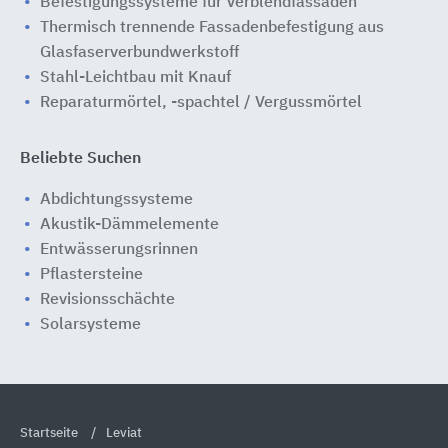
Befestigungssysteme für Verblendfassaden
Thermisch trennende Fassadenbefestigung aus
Glasfaserverbundwerkstoff
Stahl-Leichtbau mit Knauf
Reparaturmörtel, -spachtel / Vergussmörtel
Beliebte Suchen
Abdichtungssysteme
Akustik-Dämmelemente
Entwässerungsrinnen
Pflastersteine
Revisionsschächte
Solarsysteme
Startseite
Leviat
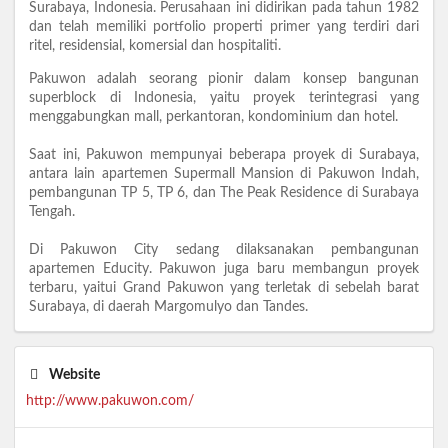
Surabaya, Indonesia. Perusahaan ini didirikan pada tahun 1982
dan telah memiliki portfolio properti primer yang terdiri dari
ritel, residensial, komersial dan hospitaliti.
Pakuwon adalah seorang pionir dalam konsep bangunan
superblock di Indonesia, yaitu proyek terintegrasi yang
menggabungkan mall, perkantoran, kondominium dan hotel.
Saat ini, Pakuwon mempunyai beberapa proyek di Surabaya,
antara lain apartemen Supermall Mansion di Pakuwon Indah,
pembangunan TP 5, TP 6, dan The Peak Residence di Surabaya
Tengah.
Di Pakuwon City sedang dilaksanakan pembangunan
apartemen Educity. Pakuwon juga baru membangun proyek
terbaru, yaitui Grand Pakuwon yang terletak di sebelah barat
Surabaya, di daerah Margomulyo dan Tandes.
Website
http://www.pakuwon.com/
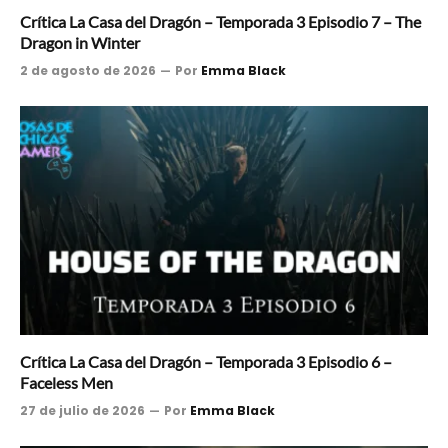
Crítica La Casa del Dragón – Temporada 3 Episodio 7 – The
Dragon in Winter
2 de agosto de 2026
Por
Emma Black
Crítica La Casa del Dragón – Temporada 3 Episodio 6 –
Faceless Men
27 de julio de 2026
Por
Emma Black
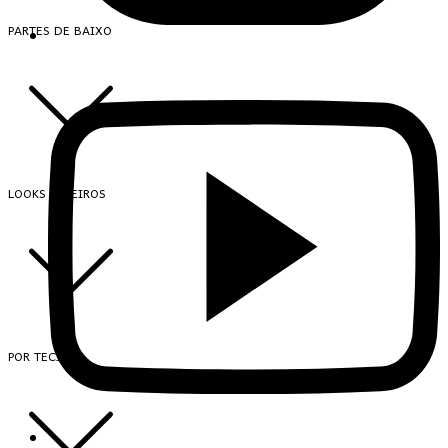
PARTES DE BAIXO
LOOKS INTEIROS
POR TECIDO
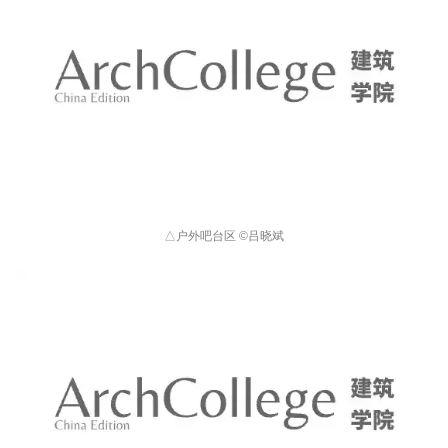
△
户外吧台区 
©
吕晓斌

————

• **WORK TO BE COMPLETED**
Pull out each line in the records above that contains the string "proyek". Case counts, so uppercase and lowercase letters must match.

• **ANSWER TO THIS PROBLEM**
superblock di Indonesia, yaitu proyek terintegrasi yang
Saat ini, Pakuwon mempunyai beberapa proyek di Surabaya,
apartemen Educity. Pakuwon juga baru membangun proyek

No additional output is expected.